- **Fragmento del documento**:

30.12.05

Una torre es una sensación

Hay construcciones que me conmueven. Puede ser una casa, un PH, un patio, o tan sólo una terraza que –siento- rompe la normalidad gris de esta enorme ciudad. Es una sensación de esas que atacan el estómago y suben hasta transformarse en una suerte de emoción que queda varada cerca de la boca.

Mis preferidas son las torres, esas que coronan algunos edificios céntricos de la ciudad. Quizás es porque escasean, aunque creo que lo que me seduce es su poca practicidad en términos de habitabilidad. No creo que sea muy cómodo vivir en el pequeño espacio de una torre, pero se debe sentir como la puta madre. Es una sensación poderosa. Eso. Más que una construcción elevada, una torre es una sensación.

- **Datos proporcionados**:
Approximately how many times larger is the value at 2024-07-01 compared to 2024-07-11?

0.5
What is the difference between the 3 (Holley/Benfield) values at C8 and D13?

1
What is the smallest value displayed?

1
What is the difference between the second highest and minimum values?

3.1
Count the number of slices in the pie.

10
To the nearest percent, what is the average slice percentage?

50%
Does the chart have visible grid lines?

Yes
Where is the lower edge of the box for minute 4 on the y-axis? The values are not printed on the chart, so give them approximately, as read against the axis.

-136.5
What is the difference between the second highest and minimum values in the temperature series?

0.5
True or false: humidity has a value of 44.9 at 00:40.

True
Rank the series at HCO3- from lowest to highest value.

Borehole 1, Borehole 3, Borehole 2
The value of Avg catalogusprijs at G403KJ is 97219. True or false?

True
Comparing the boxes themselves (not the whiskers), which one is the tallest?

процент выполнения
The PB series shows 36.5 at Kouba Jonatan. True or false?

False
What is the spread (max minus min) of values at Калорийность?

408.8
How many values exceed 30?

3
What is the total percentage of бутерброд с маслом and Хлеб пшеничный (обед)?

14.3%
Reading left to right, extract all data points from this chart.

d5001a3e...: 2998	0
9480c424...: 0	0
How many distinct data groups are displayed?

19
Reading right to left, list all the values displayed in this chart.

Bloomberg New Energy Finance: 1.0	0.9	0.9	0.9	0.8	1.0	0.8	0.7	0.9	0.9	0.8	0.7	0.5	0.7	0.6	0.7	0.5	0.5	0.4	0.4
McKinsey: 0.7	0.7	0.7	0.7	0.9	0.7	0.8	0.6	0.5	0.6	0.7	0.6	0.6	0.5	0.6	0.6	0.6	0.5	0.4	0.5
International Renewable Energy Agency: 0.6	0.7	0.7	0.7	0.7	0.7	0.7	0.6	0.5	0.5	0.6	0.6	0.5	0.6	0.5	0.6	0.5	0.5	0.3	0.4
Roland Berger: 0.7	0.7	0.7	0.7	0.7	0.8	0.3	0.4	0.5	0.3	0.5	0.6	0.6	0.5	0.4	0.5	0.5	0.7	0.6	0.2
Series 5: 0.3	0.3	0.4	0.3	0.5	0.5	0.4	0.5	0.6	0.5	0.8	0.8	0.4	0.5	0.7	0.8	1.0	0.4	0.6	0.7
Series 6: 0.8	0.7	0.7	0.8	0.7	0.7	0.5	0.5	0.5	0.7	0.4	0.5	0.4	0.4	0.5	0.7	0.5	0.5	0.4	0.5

- **Tarea**: Copia sin cambios el pasaje del texto sobre las torres que va desde "Hay construcciones que" hasta "de la boca.", ambos incluidos.

- **Resultado del ejercicio**:
Hay construcciones que me conmueven. Puede ser una casa, un PH, un patio, o tan sólo una terraza que –siento- rompe la normalidad gris de esta enorme ciudad. Es una sensación de esas que atacan el estómago y suben hasta transformarse en una suerte de emoción que queda varada cerca de la boca.